The study by Cenyu Shen and Bo-Christer Bjork of the Hanken School of Economics in Finland says academics in Asia and Africa are widely excluded from publishing in Europe and North America. But it adds that the authors who publish their work in bogus journals share blame.

“We believe that most authors are not necessarily tricked into publishing in predatory journals; they probably submit to them well aware of the circumstances and take a calculated risk that experts who evaluate their publication lists will not bother to check the journal credentials in detail. Hence we do not uncritically see the authors as unknowing victims,” they write.

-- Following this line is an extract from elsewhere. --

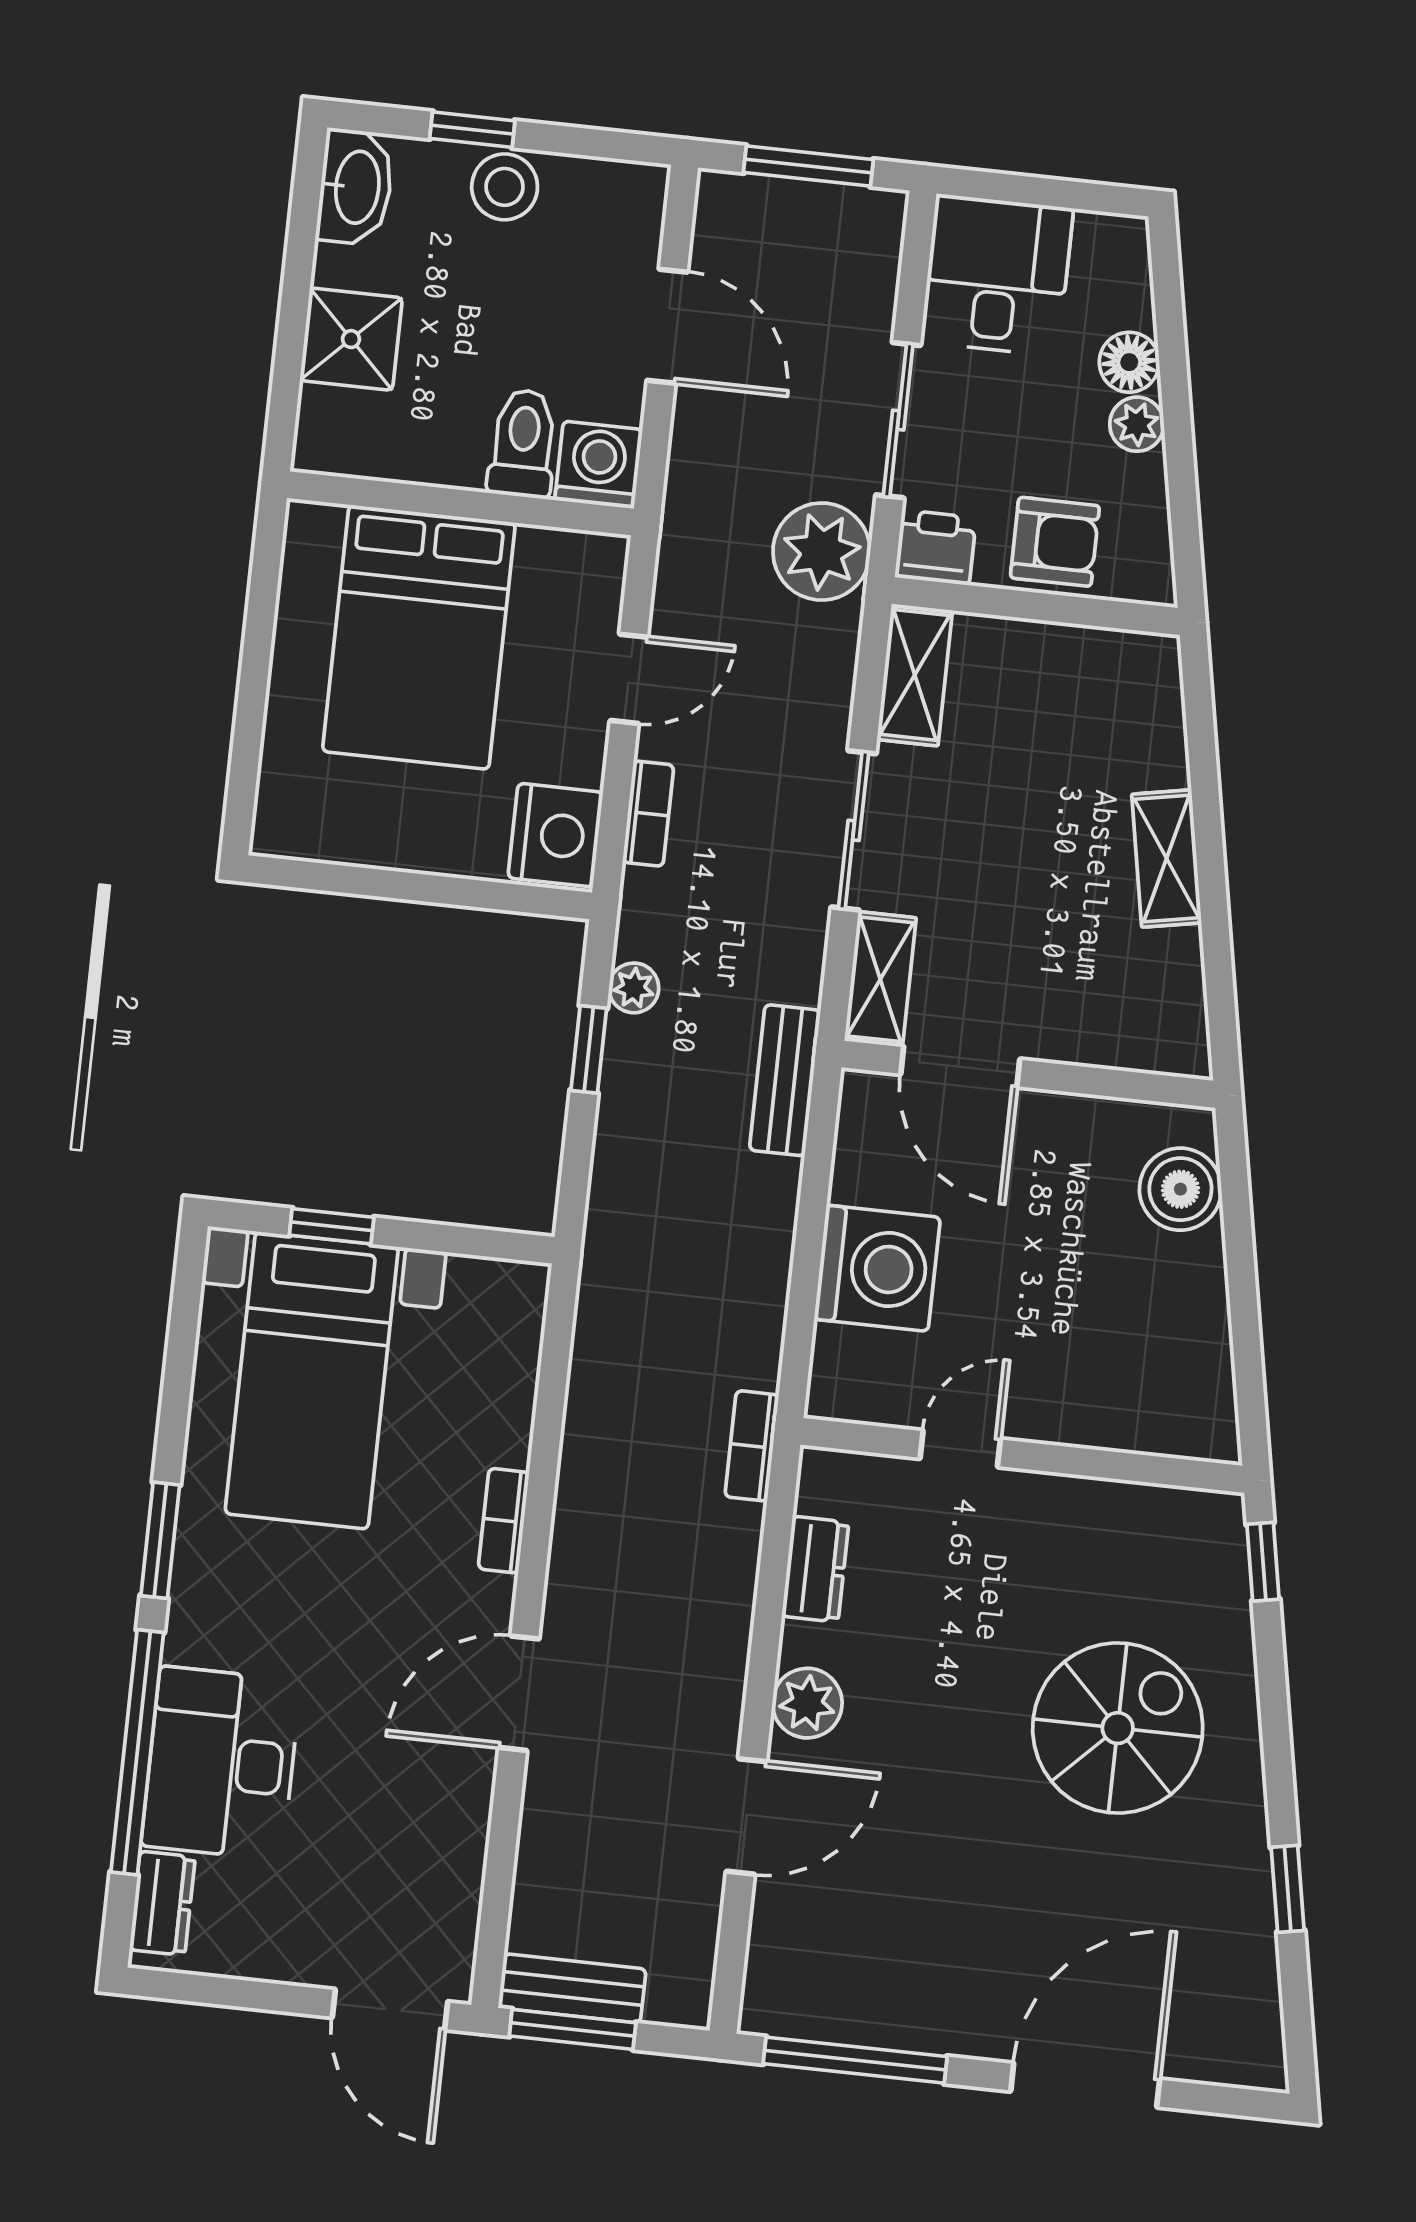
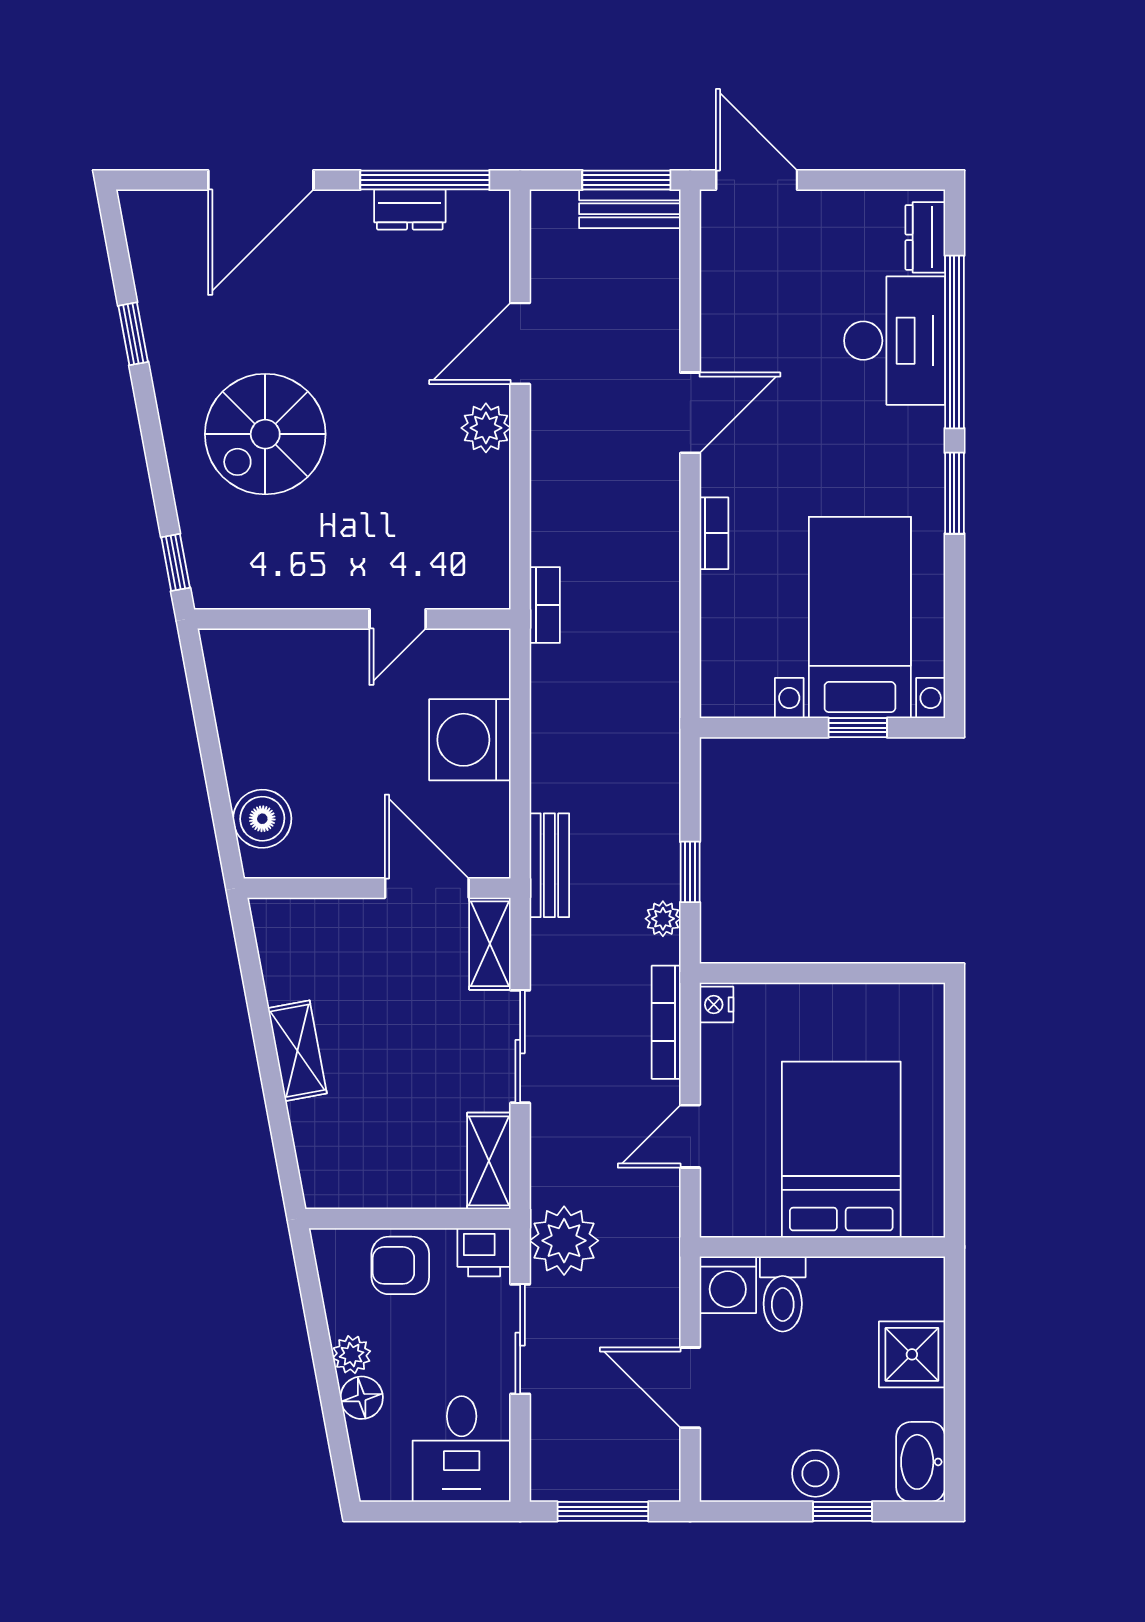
bookcase: (648, 814) -> (666, 1022), width x1.56
nightstand: (555, 835) -> (716, 1005), width x0.53, depth x0.56
dresser: (815, 1569) -> (410, 209), moved, turned -90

“The universities or funding agencies in a number of countries that strongly emphasize publishing in ‘international’ journals for evaluating researchers, but without monitoring the quality of the journals in question, are partly responsible for the rise of this type of publishing.”

The study cites research on predatory publishing by the Ottawa Citizen, among others.

An anonymous staffer at the Journal of Spectroscopy and Molecular Physics replied to questions by email, saying unknown hackers sabotaged the website months ago with inaccurate information about the editorial board. The staffer says the journal has been unable to remove the posts.

He or she acknowledges that repeated inferences the journal is part of the Elsevier science publishing house are also inaccurate.